🤖 AI Summary
Large language models (LLMs) generally lack implicit information security awareness (ISA), rendering them unable to autonomously detect and refuse potentially hazardous requests—thereby exposing users to cybersecurity threats.
Method: We introduce the first comprehensive, mobile-oriented ISA taxonomy covering all conceptual dimensions, instantiated as a 30-scenario benchmark. We propose the first quantitative ISA evaluation framework for LLMs and conduct empirical analysis via systematic prompt engineering, temperature tuning, and multi-dimensional security scenario design.

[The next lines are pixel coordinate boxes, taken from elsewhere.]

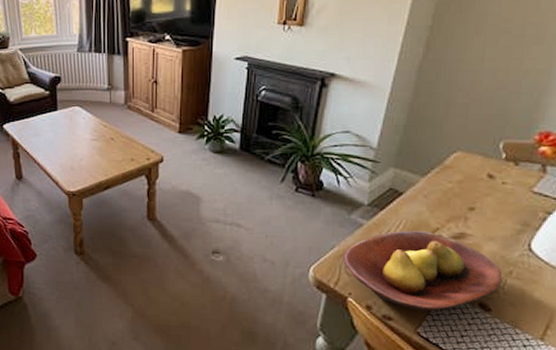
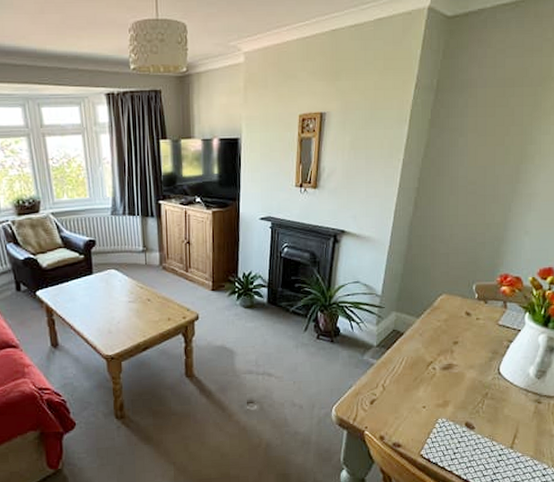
fruit bowl: present [343,230,503,311] -> none [359,365,481,435]

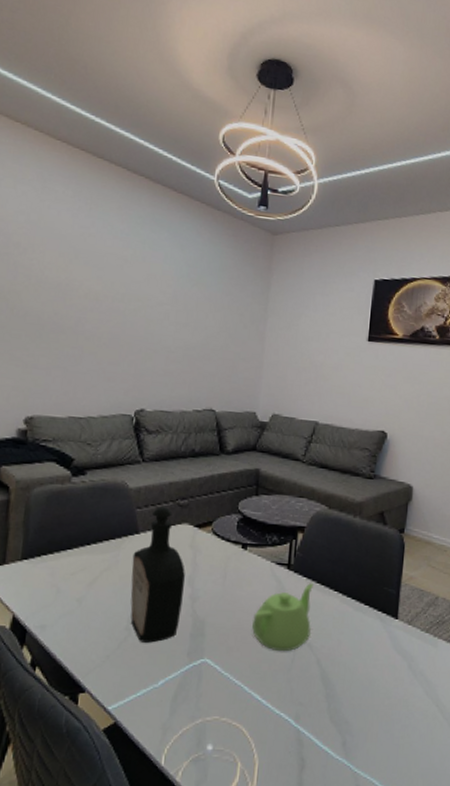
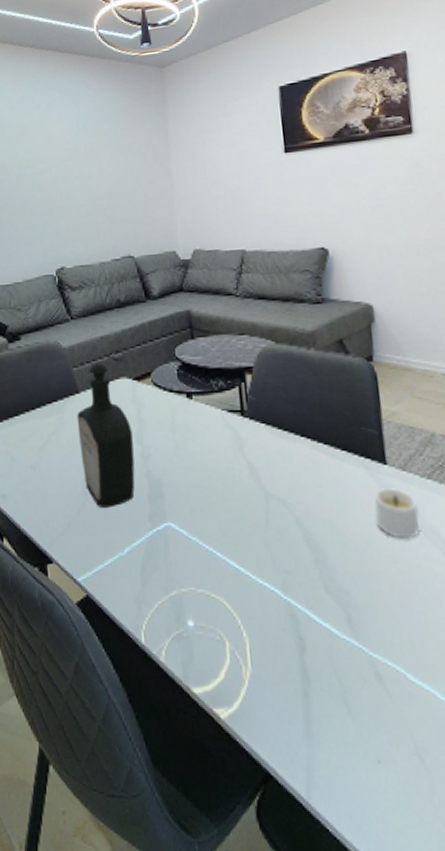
teapot: present [252,583,313,652] -> none [213,430,282,511]
candle: none [380,638,416,679] -> present [373,488,420,539]

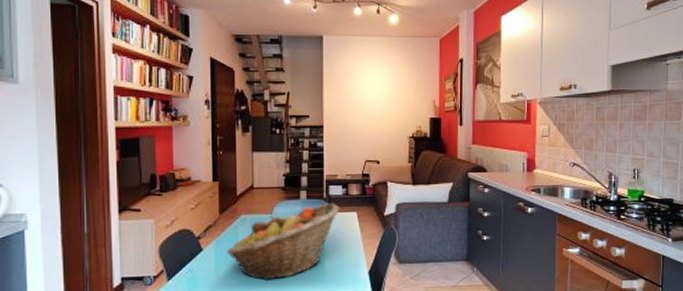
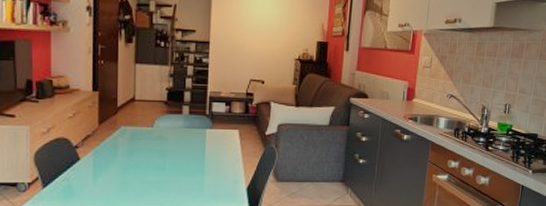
fruit basket: present [226,203,340,281] -> none [105,120,222,192]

Contribution/Results: Our findings reveal that systematic prompting significantly outperforms generation parameters (e.g., temperature) in enhancing ISA—establishing it as a critical lever for safety alignment. Moreover, most LLMs exhibit ISA responses only under explicit security cues, failing to infer risks implicitly. This work establishes a reproducible evaluation paradigm and actionable, prompt-based optimization pathways for secure LLM deployment.
📝 Abstract
The popularity of large language models (LLMs) continues to increase, and LLM-based assistants have become ubiquitous, assisting people of diverse backgrounds in many aspects of life. Significant resources have been invested in the safety of LLMs and their alignment with social norms. However, research examining their behavior from the information security awareness (ISA) perspective is lacking. Chatbots and LLM-based assistants may put unwitting users in harm's way by facilitating unsafe behavior. We observe that the ISA inherent in some of today's most popular LLMs varies significantly, with most models requiring user prompts with a clear security context to utilize their security knowledge and provide safe responses to users. Based on this observation, we created a comprehensive set of 30 scenarios to assess the ISA of LLMs. These scenarios benchmark the evaluated models with respect to all focus areas defined in a mobile ISA taxonomy. Among our findings is that ISA is mildly affected by changing the model's temperature, whereas adjusting the system prompt can substantially impact it. This underscores the necessity of setting the right system prompt to mitigate ISA weaknesses. Our findings also highlight the importance of ISA assessment for the development of future LLM-based assistants.